C'est le côté adulte de la SF du premier "Planètes" qui m'avait beaucoup séduit. On n'a pas si souvent dans les mains de la science-fiction contemplative et introspective, qui s'intéresse bien plus aux personnages qu'aux combats spatiaux. Avec ce deuxième tome, on prend une orientation différente, un peu plus classique et, à vrai dire, un peu moins réussie.
Ceux qui ont été séduits par le graphisme de la série ne seront pas déçus par cette deuxième livraison. Makoto Yukimura soigne ses planches comme dans la première partie de sa quadrilogie, alliant le dynamisme du découpage à l'élégance du trait. Il n'y a que quelques pages en couleurs (rigueur économique du genre oblige...) mais le mangaka maîtrise suffisamment le noir et blanc pour donner toute sa profondeur graphique à son univers futuriste.
Le récit est davantage centré sur un personnage, comme l'indique la couverture d'ailleurs. On y perd le charme de l'alternance des histoires dans le tome et on regrette l'aspect profondément humain de leurs relations que l'auteur avait si bien su retranscrire dans l'album d'ouverture. Cependant, l'ensemble se lit encore avec beaucoup d'intérêt et donne envie de poursuivre la lecture de la série. Je ne peux donc que recommander cette lecture, en espérant que les tomes 3 et 4 renoueront avec l'émouvante approche du premier épisode.

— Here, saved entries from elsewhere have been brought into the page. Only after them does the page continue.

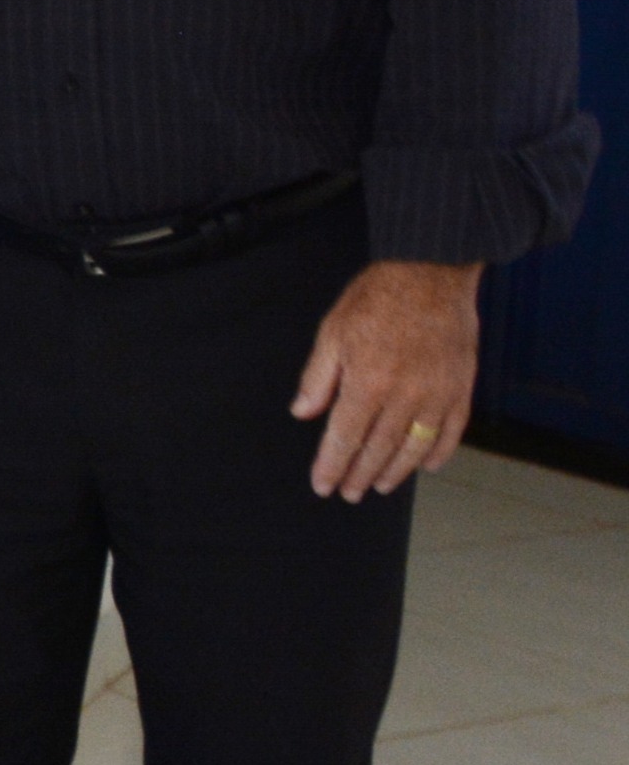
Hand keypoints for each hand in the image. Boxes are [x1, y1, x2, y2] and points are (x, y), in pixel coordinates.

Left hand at [291, 258, 479, 500]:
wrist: (430, 271)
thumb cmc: (377, 298)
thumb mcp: (332, 332)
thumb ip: (318, 378)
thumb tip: (303, 413)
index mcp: (368, 382)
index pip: (344, 437)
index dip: (332, 465)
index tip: (323, 485)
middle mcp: (405, 395)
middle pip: (379, 448)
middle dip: (360, 475)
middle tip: (349, 493)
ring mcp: (438, 393)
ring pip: (416, 446)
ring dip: (397, 470)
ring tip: (381, 485)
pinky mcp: (461, 386)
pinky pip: (453, 429)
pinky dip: (440, 451)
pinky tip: (428, 465)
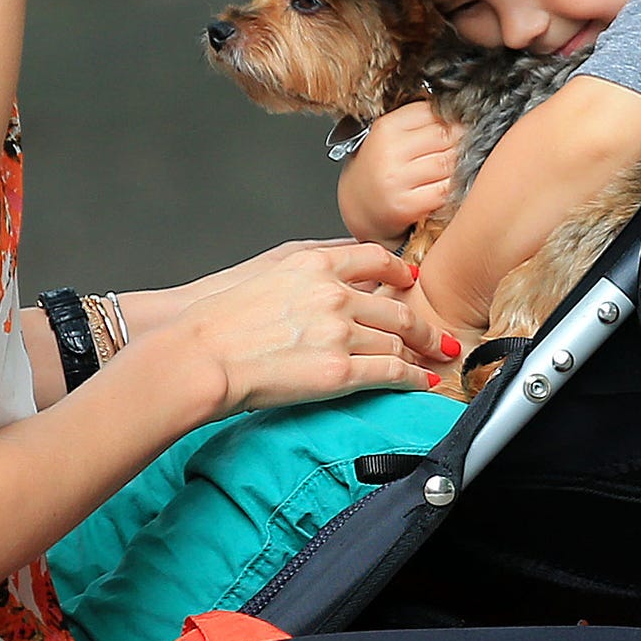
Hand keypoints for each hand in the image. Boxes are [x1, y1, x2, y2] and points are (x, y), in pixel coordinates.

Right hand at [176, 241, 457, 416]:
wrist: (201, 355)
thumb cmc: (219, 318)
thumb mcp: (265, 270)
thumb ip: (306, 266)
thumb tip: (334, 265)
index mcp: (315, 263)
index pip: (375, 258)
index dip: (399, 270)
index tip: (411, 279)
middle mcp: (334, 294)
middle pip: (396, 306)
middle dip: (422, 322)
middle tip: (439, 333)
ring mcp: (339, 333)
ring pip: (397, 340)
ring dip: (421, 352)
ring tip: (434, 360)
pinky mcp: (339, 372)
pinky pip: (392, 372)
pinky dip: (414, 378)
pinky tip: (423, 382)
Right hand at [336, 101, 461, 243]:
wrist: (357, 205)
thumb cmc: (379, 167)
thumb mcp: (389, 135)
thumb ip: (419, 122)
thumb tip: (460, 115)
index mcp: (386, 127)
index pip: (433, 111)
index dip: (452, 117)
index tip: (459, 124)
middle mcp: (389, 152)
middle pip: (446, 135)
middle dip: (462, 139)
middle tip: (467, 144)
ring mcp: (397, 180)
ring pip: (449, 162)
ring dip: (461, 163)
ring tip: (459, 164)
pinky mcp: (407, 205)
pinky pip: (446, 190)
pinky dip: (454, 186)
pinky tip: (450, 184)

Ce deuxième tome se concentre entièrement sur Hachimaki et du coup on retrouve une plus grande continuité dans l’histoire que dans le tome précédent qui était un peu décousu.
On retrouve un Hachimaki qui en a un peu assez de sa carrière d’éboueur de l’espace et met tout en œuvre pour devenir un spationaute de renommé. Pour cela il doit d’abord arriver à faire partie du premier vol pour Jupiter parmi l’équipage du vaisseau «von Braun». Seulement, il devra faire face aux terroristes, à son père Gorô Hoshino, à sa nouvelle coéquipière Tanabé, et surtout à lui-même.

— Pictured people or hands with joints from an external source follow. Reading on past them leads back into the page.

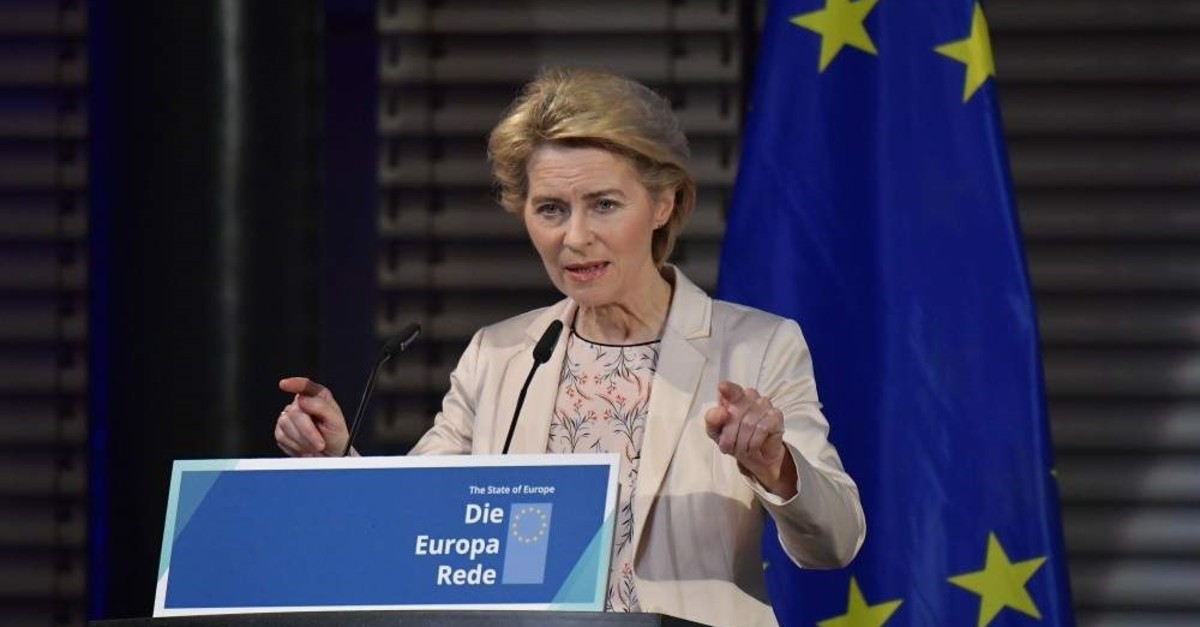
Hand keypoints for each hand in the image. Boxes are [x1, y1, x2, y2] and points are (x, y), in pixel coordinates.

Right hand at [275, 377, 348, 456]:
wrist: (330, 455)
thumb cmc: (335, 436)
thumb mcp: (336, 421)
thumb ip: (321, 407)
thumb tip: (303, 399)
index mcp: (318, 397)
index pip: (305, 386)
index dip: (294, 383)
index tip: (285, 384)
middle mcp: (302, 404)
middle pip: (296, 412)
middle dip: (308, 431)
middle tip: (319, 444)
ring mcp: (289, 417)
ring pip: (286, 424)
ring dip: (303, 440)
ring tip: (314, 446)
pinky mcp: (281, 431)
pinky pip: (282, 436)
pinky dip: (295, 445)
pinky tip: (305, 447)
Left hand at [704, 381, 796, 497]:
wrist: (754, 456)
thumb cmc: (734, 439)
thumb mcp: (715, 431)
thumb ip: (712, 419)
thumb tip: (722, 411)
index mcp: (733, 395)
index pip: (730, 389)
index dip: (727, 388)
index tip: (723, 388)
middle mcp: (749, 396)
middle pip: (734, 414)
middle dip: (729, 436)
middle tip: (730, 445)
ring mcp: (764, 404)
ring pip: (748, 424)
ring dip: (742, 443)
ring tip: (742, 448)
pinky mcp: (776, 415)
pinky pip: (762, 429)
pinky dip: (754, 442)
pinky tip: (753, 446)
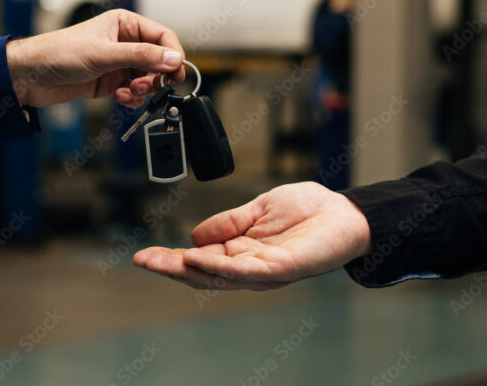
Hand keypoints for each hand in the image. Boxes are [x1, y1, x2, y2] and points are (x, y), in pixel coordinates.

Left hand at [6, 9, 184, 107]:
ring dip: (143, 89)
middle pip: (159, 60)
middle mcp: (124, 42)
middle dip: (156, 76)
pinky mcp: (112, 82)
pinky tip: (120, 98)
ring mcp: (119, 63)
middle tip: (148, 86)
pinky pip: (135, 92)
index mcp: (124, 24)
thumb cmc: (58, 53)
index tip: (176, 72)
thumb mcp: (104, 54)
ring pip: (148, 78)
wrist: (31, 76)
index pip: (163, 37)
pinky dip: (132, 98)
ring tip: (129, 92)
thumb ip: (141, 56)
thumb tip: (173, 59)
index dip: (173, 54)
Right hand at [133, 182, 371, 289]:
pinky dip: (217, 266)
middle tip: (141, 261)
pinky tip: (195, 257)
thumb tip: (194, 235)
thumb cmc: (308, 210)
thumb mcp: (257, 208)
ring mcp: (263, 271)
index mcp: (240, 251)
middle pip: (201, 272)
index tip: (143, 255)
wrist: (345, 212)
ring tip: (158, 261)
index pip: (198, 258)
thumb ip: (228, 222)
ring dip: (185, 269)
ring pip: (217, 276)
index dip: (170, 257)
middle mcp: (248, 266)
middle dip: (169, 267)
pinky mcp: (280, 268)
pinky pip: (244, 270)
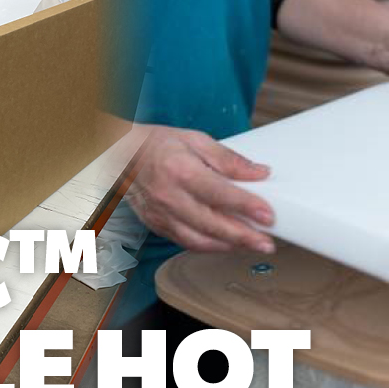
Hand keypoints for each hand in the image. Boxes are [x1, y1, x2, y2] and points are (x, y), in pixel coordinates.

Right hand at [127, 127, 275, 252]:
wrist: (121, 156)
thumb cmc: (158, 145)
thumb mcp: (196, 140)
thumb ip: (228, 159)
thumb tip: (258, 173)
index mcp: (180, 171)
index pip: (219, 193)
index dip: (245, 206)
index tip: (268, 215)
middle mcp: (169, 197)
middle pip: (211, 224)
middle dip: (242, 237)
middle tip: (266, 243)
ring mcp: (161, 215)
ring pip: (198, 241)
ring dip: (228, 247)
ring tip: (251, 246)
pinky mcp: (157, 225)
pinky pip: (186, 242)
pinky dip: (209, 246)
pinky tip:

Tout en poussant Yuri et Fi en arrière-plan, ce tome va nous livrer également son lot de personnages originaux, avec le dynamique Gorô Hoshino et l’attachante Tanabé. Si Gôro Hoshino nous livre le côté action «John Woo», Tanabé, elle, nous livre une touche d’émotivité virevoltante.
Côté dessin, j’ai trouvé les visages des nouveaux personnages plus travaillés et moins kitch. Le petit bonus graphique constitué de petites histoires en quatre cases m’a par contre paru un peu superflu et inopportun.